Still, just because these containers are not our primary collecting interest does not mean that they don’t have a lot to tell us about how people in the American past lived with books and images. When people looked at the books on their shelves, they saw the bindings, not the contents. Visually, people experienced much of the world of words indirectly, through the containers that held and organized those words. The way that people in the past framed pictures of loved ones can tell us a lot about what those relationships meant, just as the way that people decorated envelopes they sent through the mail can tell us a great deal about how they felt about the person they were writing to.

“Contain” is a word that can mean a lot of different things. To take the example of the acid-free boxes that we buy at the Clements, we use those to contain manuscript collections, newspapers, prints — things that we want to keep organized, but even more so things that we want to protect. If old letters or newspapers were just kept in piles on the shelf, their edges would get snagged and torn every time someone walked past. We put those things in containers to protect them from harm.

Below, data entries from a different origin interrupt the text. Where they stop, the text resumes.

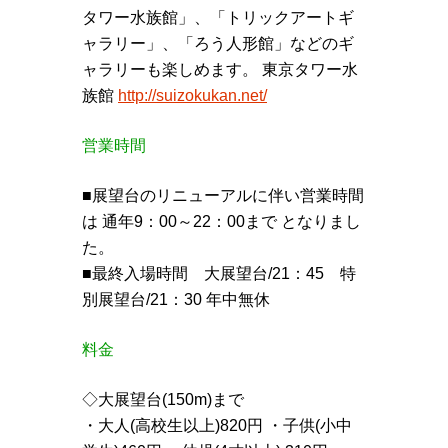
タワー水族館」、「トリックアートギ
ャラリー」、「ろう人形館」などのギ
ャラリーも楽しめます。 東京タワー水
族館
http://suizokukan.net/
営業時間
■展望台のリニューアルに伴い営業時間
は 通年9：00～22：00まで となりまし
た。
■最終入場時間 大展望台/21：45 特
別展望台/21：30 年中無休
料金
◇大展望台(150m)まで
・大人(高校生以上)820円 ・子供(小中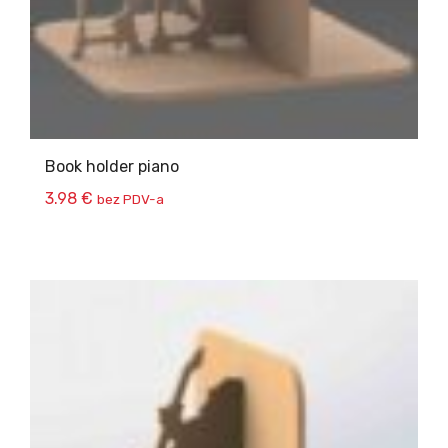
Book holder piano
3.98
€
bez PDV-a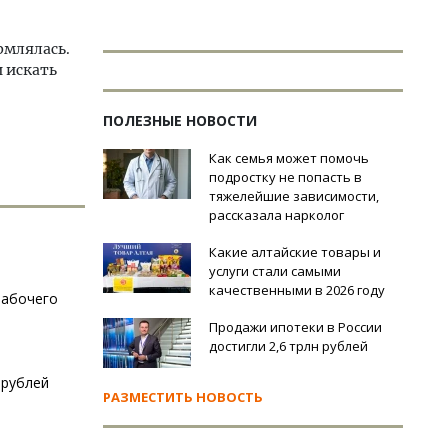
рмлялась.
и искать
ПОЛЕЗНЫЕ НОВОСТИ
Как семья может помочь
подростку не попасть в
тяжелейшие зависимости,
рассказала нарколог
Какие алтайские товары и
услуги стали самыми
качественными в 2026 году
рабочего
Продажи ипотеки в России
достигли 2,6 трлн рублей
 рублей
РАЗМЕСТИТЬ НОВОСТЬ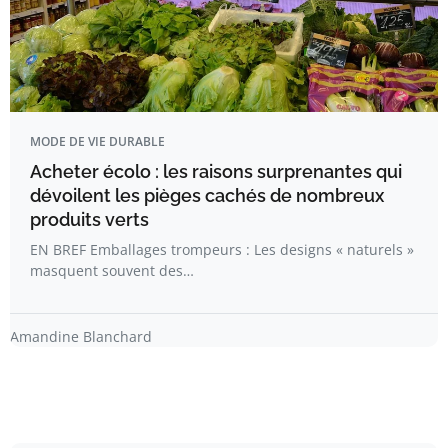
MODE DE VIE DURABLE
Acheter écolo : les raisons surprenantes qui
dévoilent les pièges cachés de nombreux
produits verts
EN BREF Emballages trompeurs : Les designs « naturels »
masquent souvent des…
Amandine Blanchard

But to contain something is also to keep it from harming us. We work to contain oil spills, or forest fires. We also put things in containers to protect us from what’s inside. Old letters and photographs can be painful. They can remind us of heartbreak, of the death of loved ones, of ways that we failed those we care about. Many of us probably have at least one box of letters or pictures on a shelf in a closet that we can’t bring ourselves to throw away, but that we also probably never open. By keeping them in a container, we keep ourselves safe.

One of the standard stops on any tour of the Clements Library is a visit to two big boxes, at the west end of the reading room. On the bottom shelf of a two-tiered wooden stand is Henry Clinton’s uniform trunk, an elaborately embellished leather-covered piece of luggage created for the commander in chief of Britain’s forces in North America. We talk more about the box on the shelf above it, a more prosaic square wooden trunk covered in heavy canvas. It is one of twelve document trunks that held the correspondence of General Thomas Gage during his stint as commander in chief, from 1763 to 1775 — one trunk per year. (We only have three left, which is a story for another Quarto.)

Clinton's uniform tank, which is higly decorated with riveting.
Gage trunk exterior.

Two of the most-visited artifacts in the Avenir Foundation Reading Room are, well, boxes. At top left is General Henry Clinton’s uniform trunk, which came along with the purchase of the Clinton Papers. The other two images show General Thomas Gage’s documents trunk—one of twelve trunks that originally held the Gage Papers in the 18th century. Inside the trunk are two levels of cubbyholes (the top tray is removable). Each section represents a different location.

Interior of the Gage trunk, showing 14 holes for documents

As many of you have seen, the Gage trunks are organized into two layers of cubbyholes, which are labeled according to geography. While the manuscripts in the Gage Papers are essential to understanding the coming of the American Revolution, I’d argue that the trunk is essential to understanding Thomas Gage. He was a man who was responsible for a continent — all of Britain’s colonial possessions in North America. How he physically contained his letters tells us a lot about how he organized his thoughts, and about how he approached his job. Maybe the box business isn’t so boring after all.